El estado más seguro del país es también el estado con los niveles más altos de discriminación, hablamos de Yucatán. No es un dato de inercia histórica, es un dato de repunte reciente. En esa entidad la discriminación aumentó, según el Inegi, un 52% en los últimos años. Eso huele mal.

En el estado natal de figuras históricas de la lucha por la igualdad social y de género, como Felipe Carrillo Puerto o Rita Cetina, el crecimiento económico reciente ha traído la máxima expresión de la tensión social: la discriminación.

La discriminación es la máxima expresión de tensión social porque es síntoma de una desigualdad económica que coincide con líneas étnicas y de género. Una desigualdad económica que las afecta más a ellas, que se ensaña con la diversidad de expresiones culturales y, hay que decirlo, con un color de piel moreno y el hablar de una lengua indígena.

La discriminación destruye el tejido social, pues es la expresión soterrada de sociedades que tienen algún tinte clasista y racista, donde una élite acapara los beneficios de la prosperidad y utiliza sin reparos adjetivos como “malolientes” para descartar a amplios sectores de la población.

Lo anterior es grave, pues Yucatán debe su magia reciente como lugar para vivir, invertir, producir y hasta ser recipiente del compromiso presidencial de llevar a cabo obras estratégicas a la idea de ser una colectividad fuerte y armónica.

Sin embargo, cuando los pescadores ven sus costas llenarse de desarrollos de lujo que ellos jamás podrán habitar; cuando los centros históricos se convierten en zonas que expulsan a sus habitantes y usuarios tradicionales para convertirse en atractivos turísticos de alto valor, cuando el productor rural a lo más que puede aspirar es a ser aparcero de grandes conglomerados de la agroindustria global o cuando los jóvenes saben que su mejor destino será ser obreros bien calificados de industrias que ven al estado como mera plataforma logística, algo se rompe en la armonía social, la discriminación se dispara y el resto ya lo conocemos.

Yucatán todavía está a tiempo de dar un sentido comunitario y de inclusión a su desarrollo. Evitemos ser personas herederas de un legado cultural milenario que millones visitan, pero que no reciben los beneficios justos por su esfuerzo, por su sudor, por el olor que deja el trabajo duro bajo el sol, edificando construcciones y fábricas, tirando redes al mar, conduciendo vehículos utilitarios o tendiendo vías del tren.

En el país algo olía muy mal en el 2018 y la ciudadanía decidió darle un nuevo sentido social a la democracia en México, porque aspiraba a tener gobernantes con sentido humano y no simples gerentes de un gobierno que cuidara los intereses de unos cuantos.

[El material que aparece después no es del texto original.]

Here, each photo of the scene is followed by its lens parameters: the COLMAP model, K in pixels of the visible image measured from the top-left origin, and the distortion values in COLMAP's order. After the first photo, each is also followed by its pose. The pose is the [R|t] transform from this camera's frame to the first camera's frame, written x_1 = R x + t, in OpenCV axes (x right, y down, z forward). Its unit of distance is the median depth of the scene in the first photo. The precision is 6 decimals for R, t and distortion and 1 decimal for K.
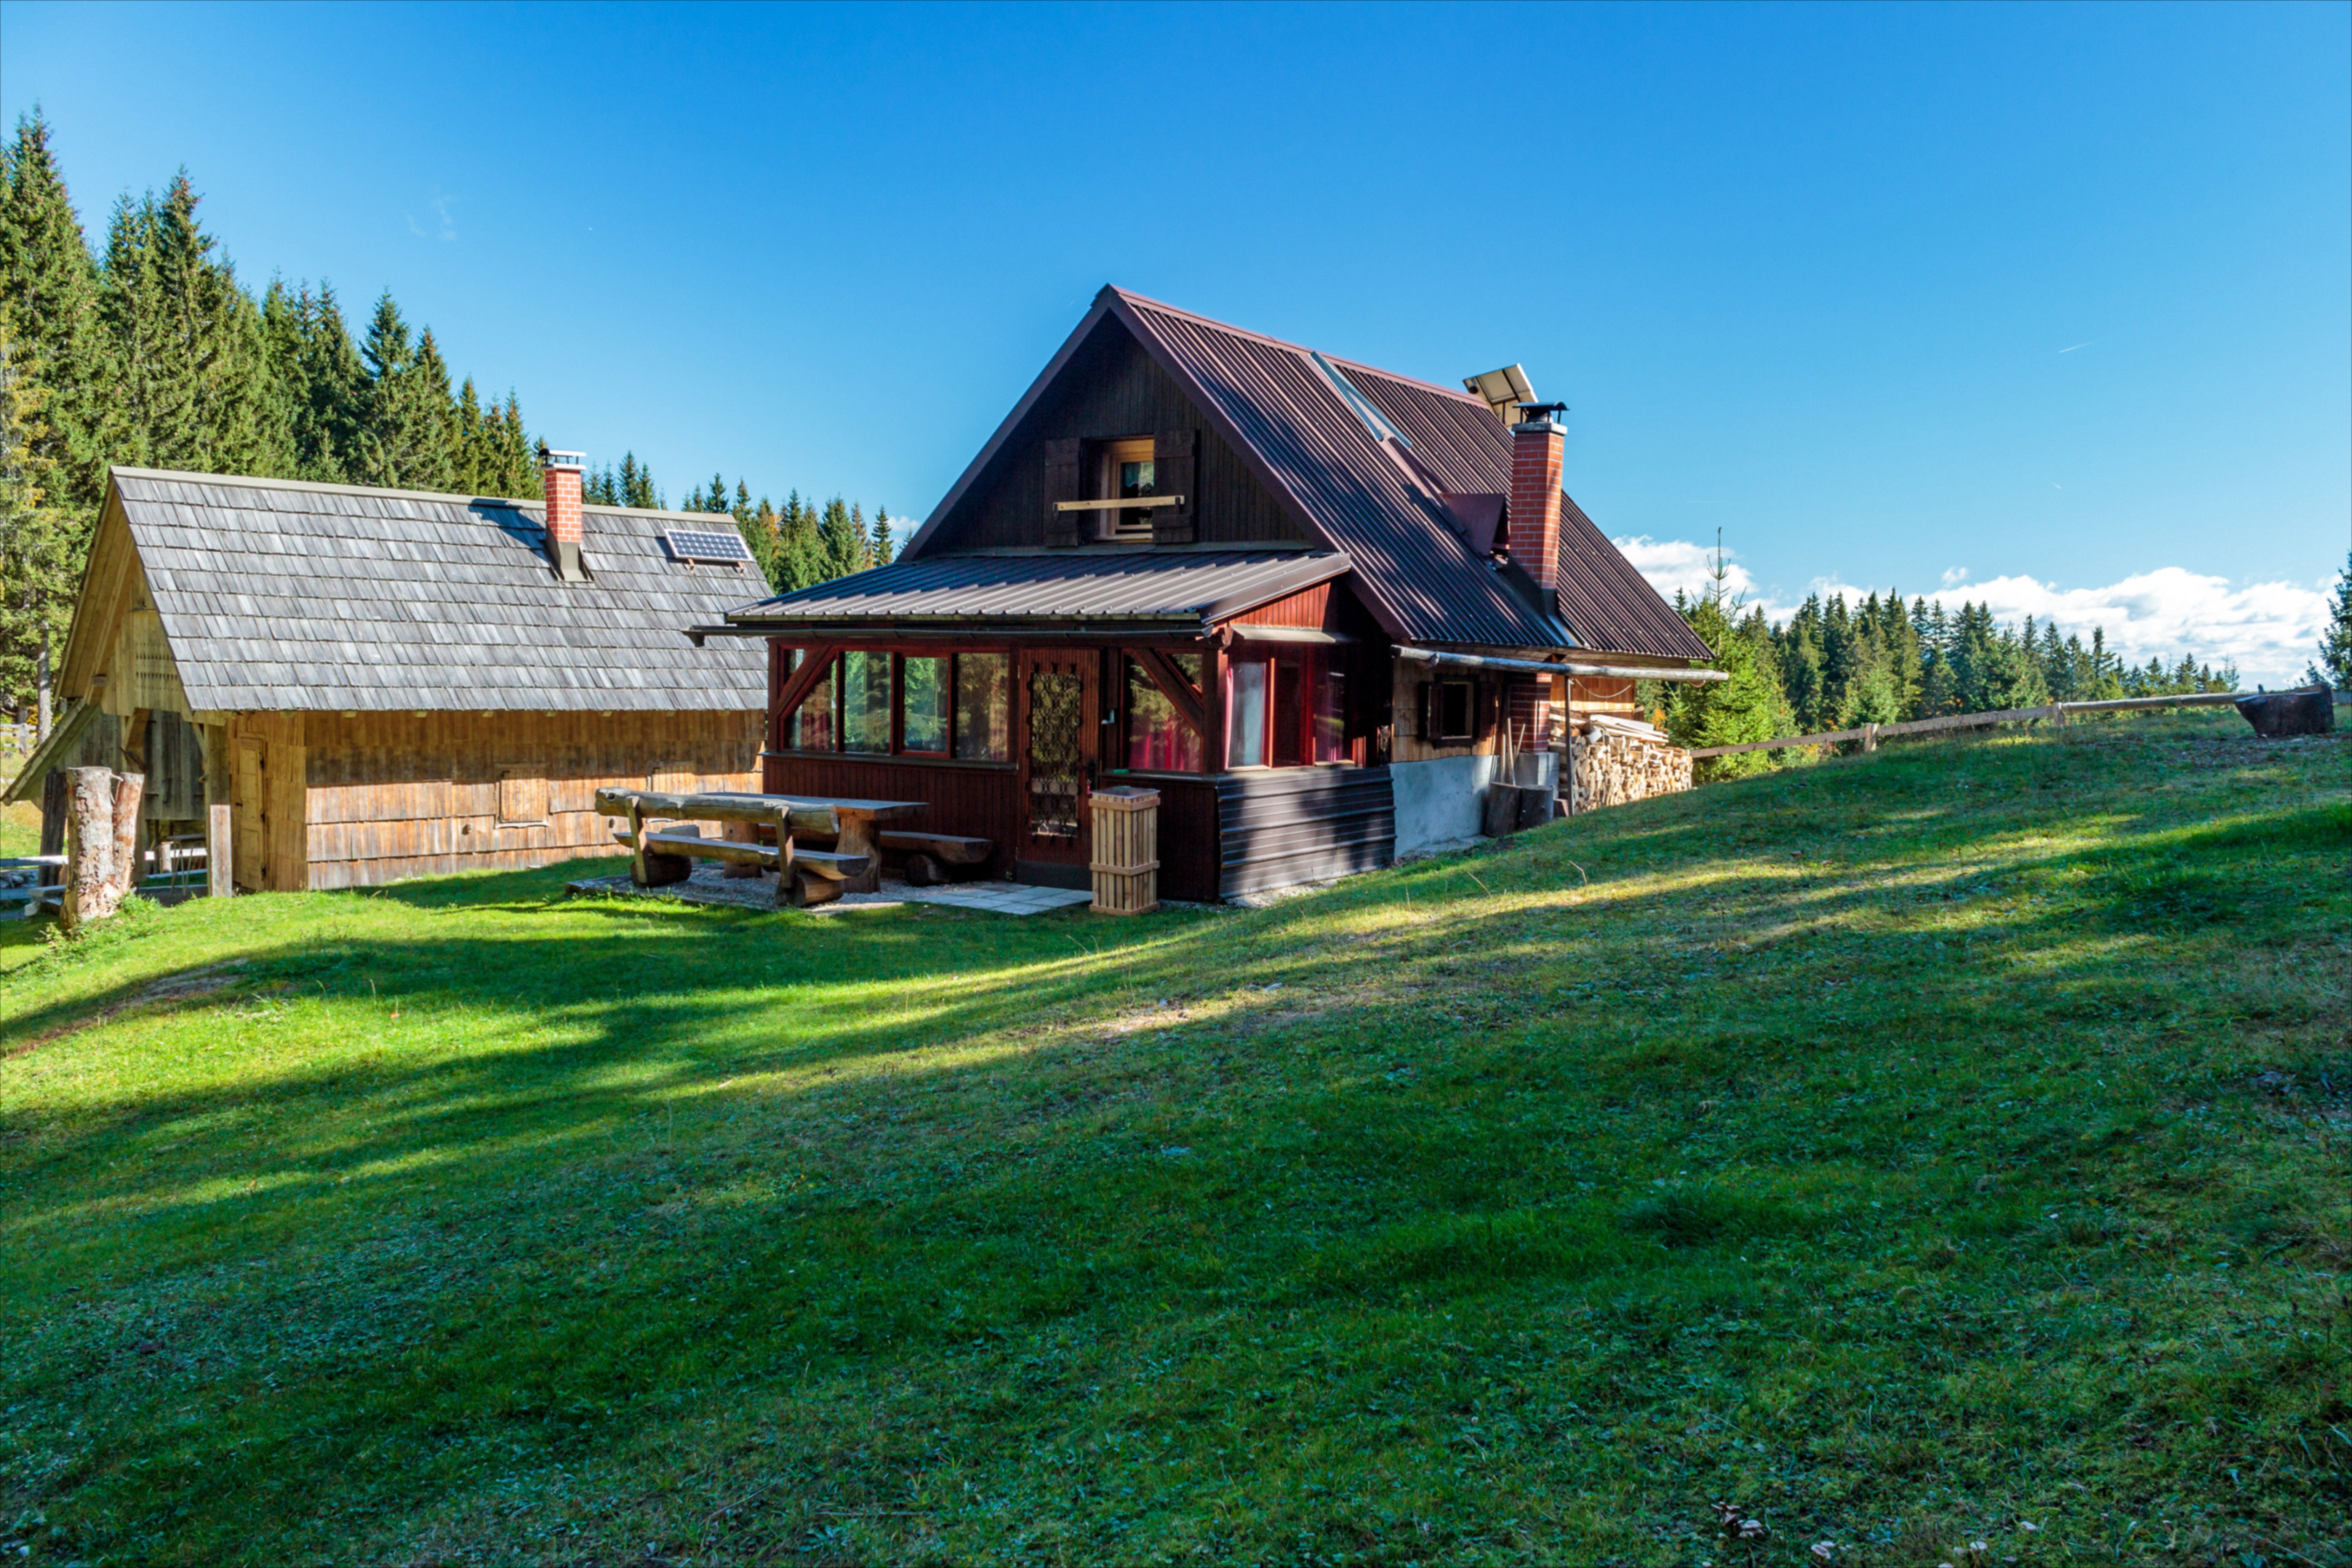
lens RADIAL K [[2003.6, 0, 1176.0], [0, 2003.6, 784.0], [0, 0, 1]] dist [-0.006082, -0.004968]
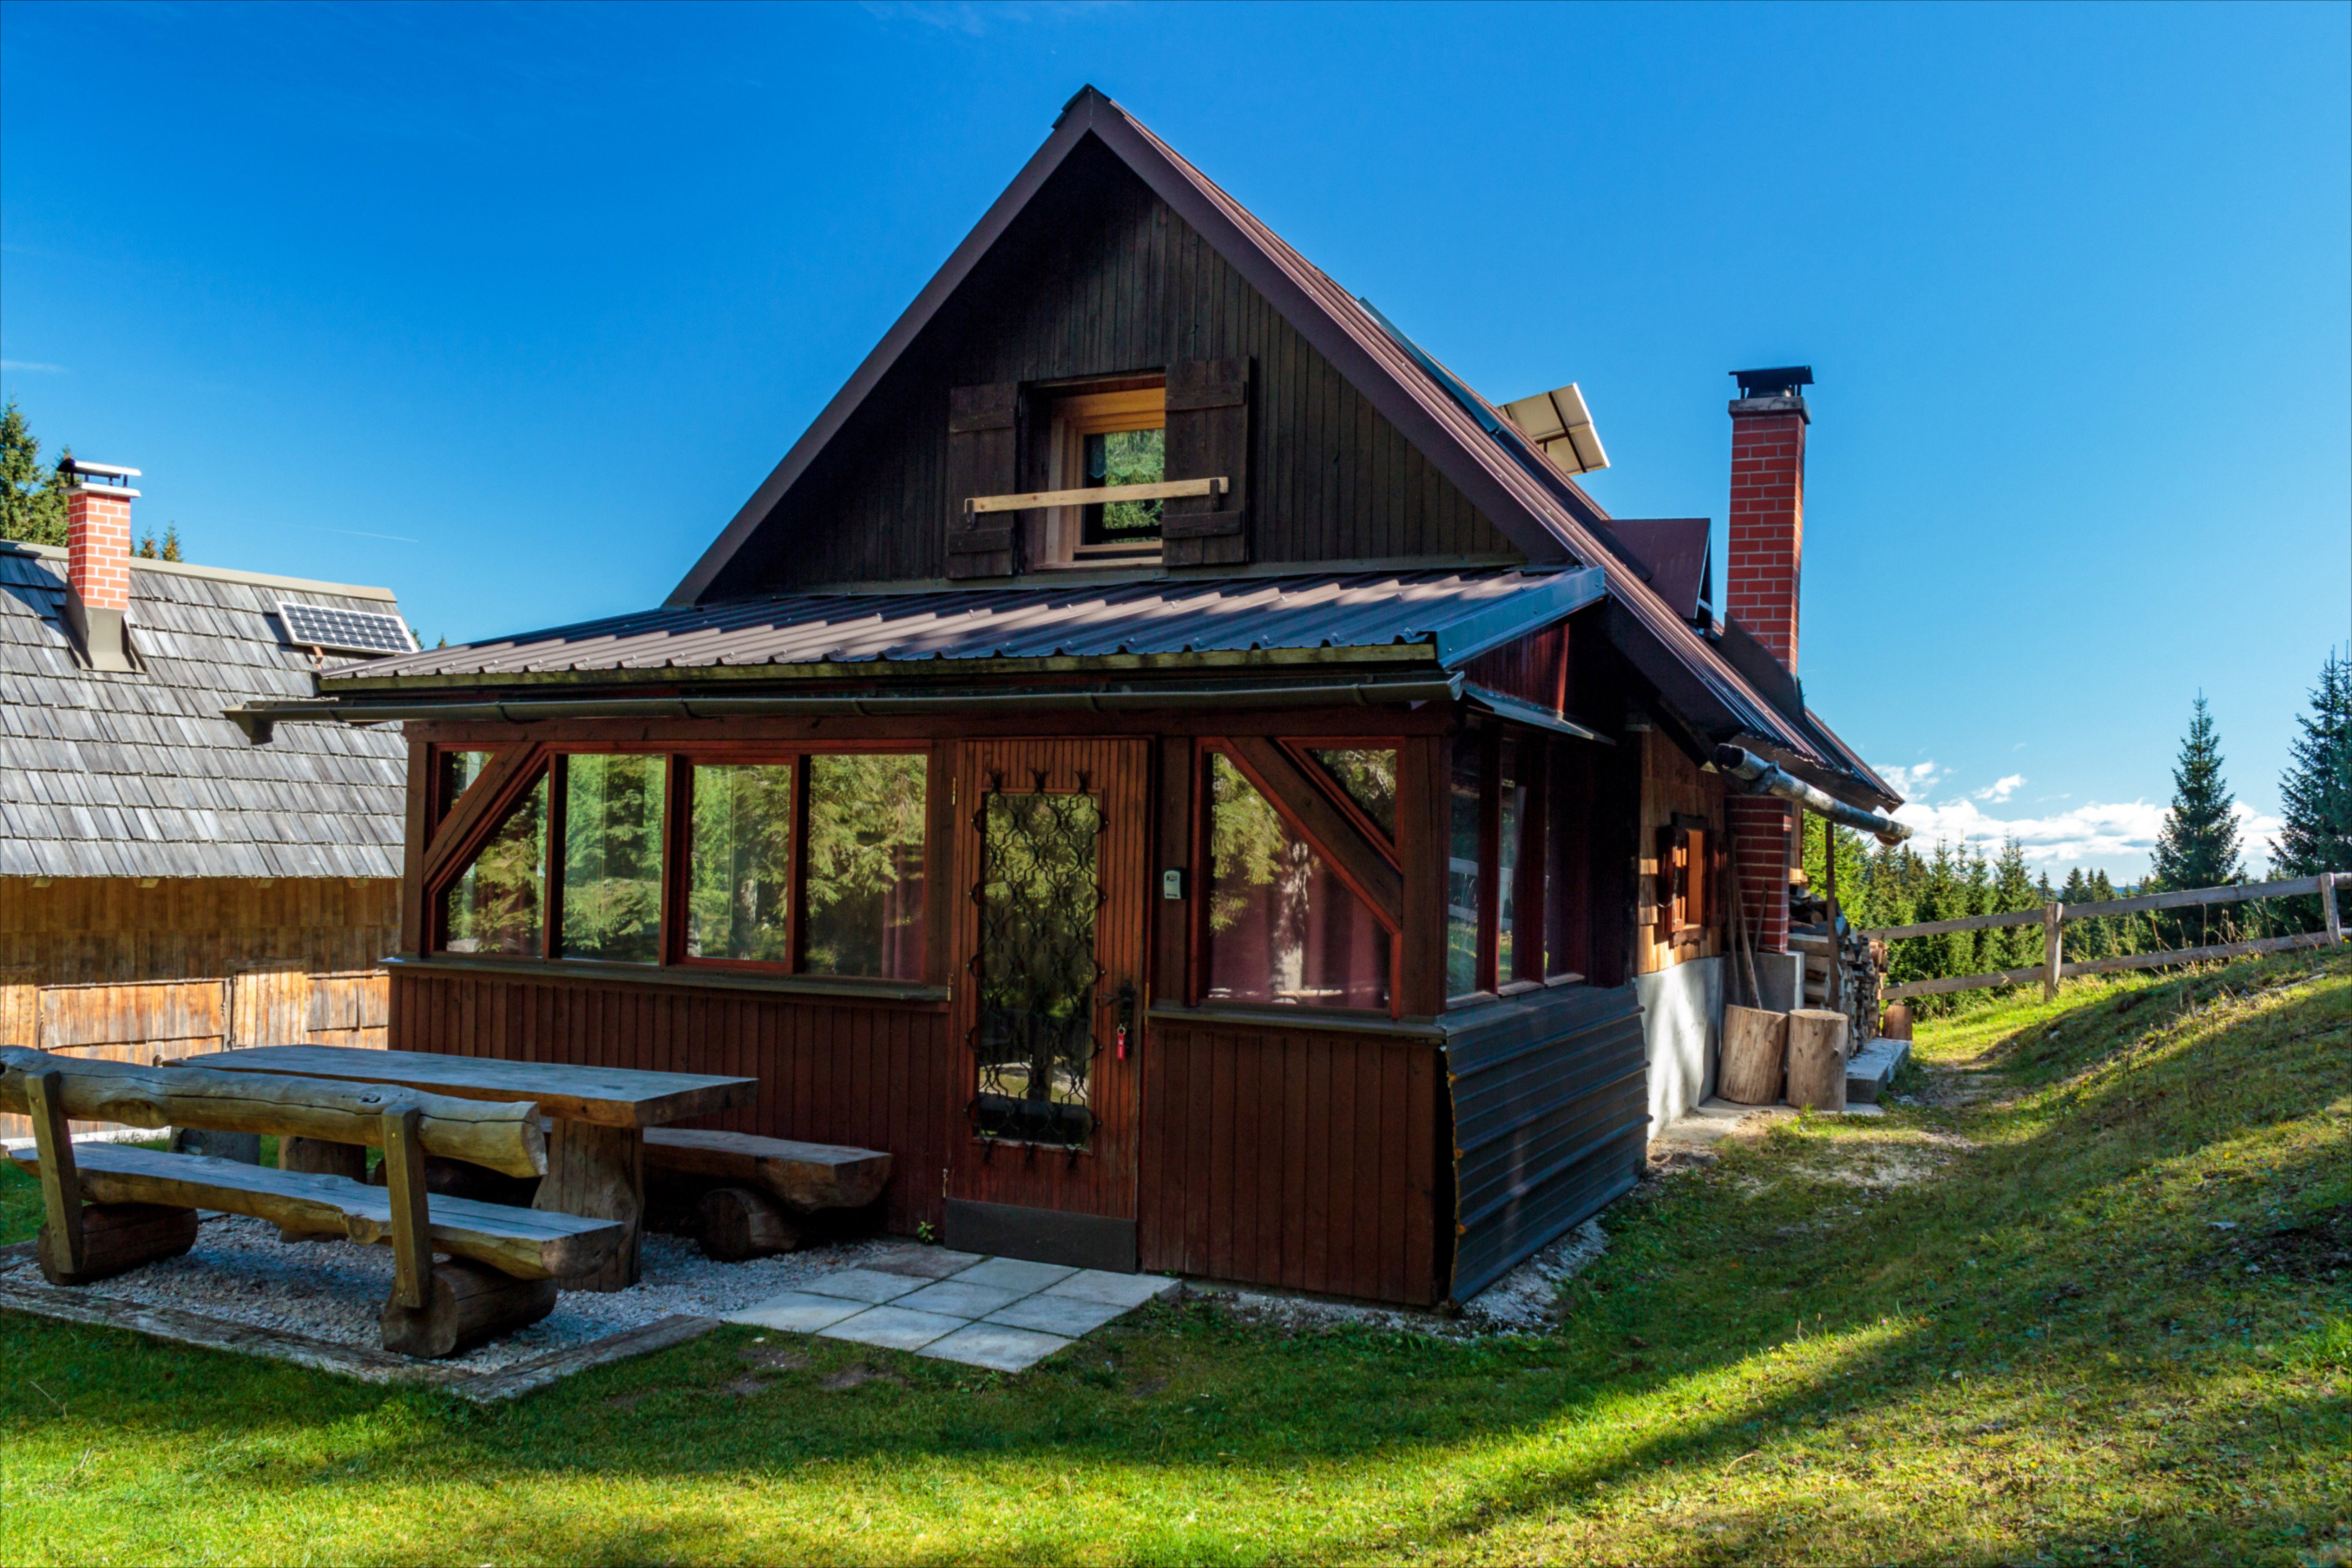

En Yucatán el mágico olor de la seguridad y la armonía social se puede ir si no hay un compromiso real del gobierno y del sector productivo para compartir la nueva prosperidad con quienes hacen que el estado funcione y produzca. Crecimiento económico con creciente discriminación es algo que anuncia problemas muy serios en el futuro inmediato, es momento de tomar un nuevo y mejor rumbo. No compartir la prosperidad es lo que siempre olerá mal.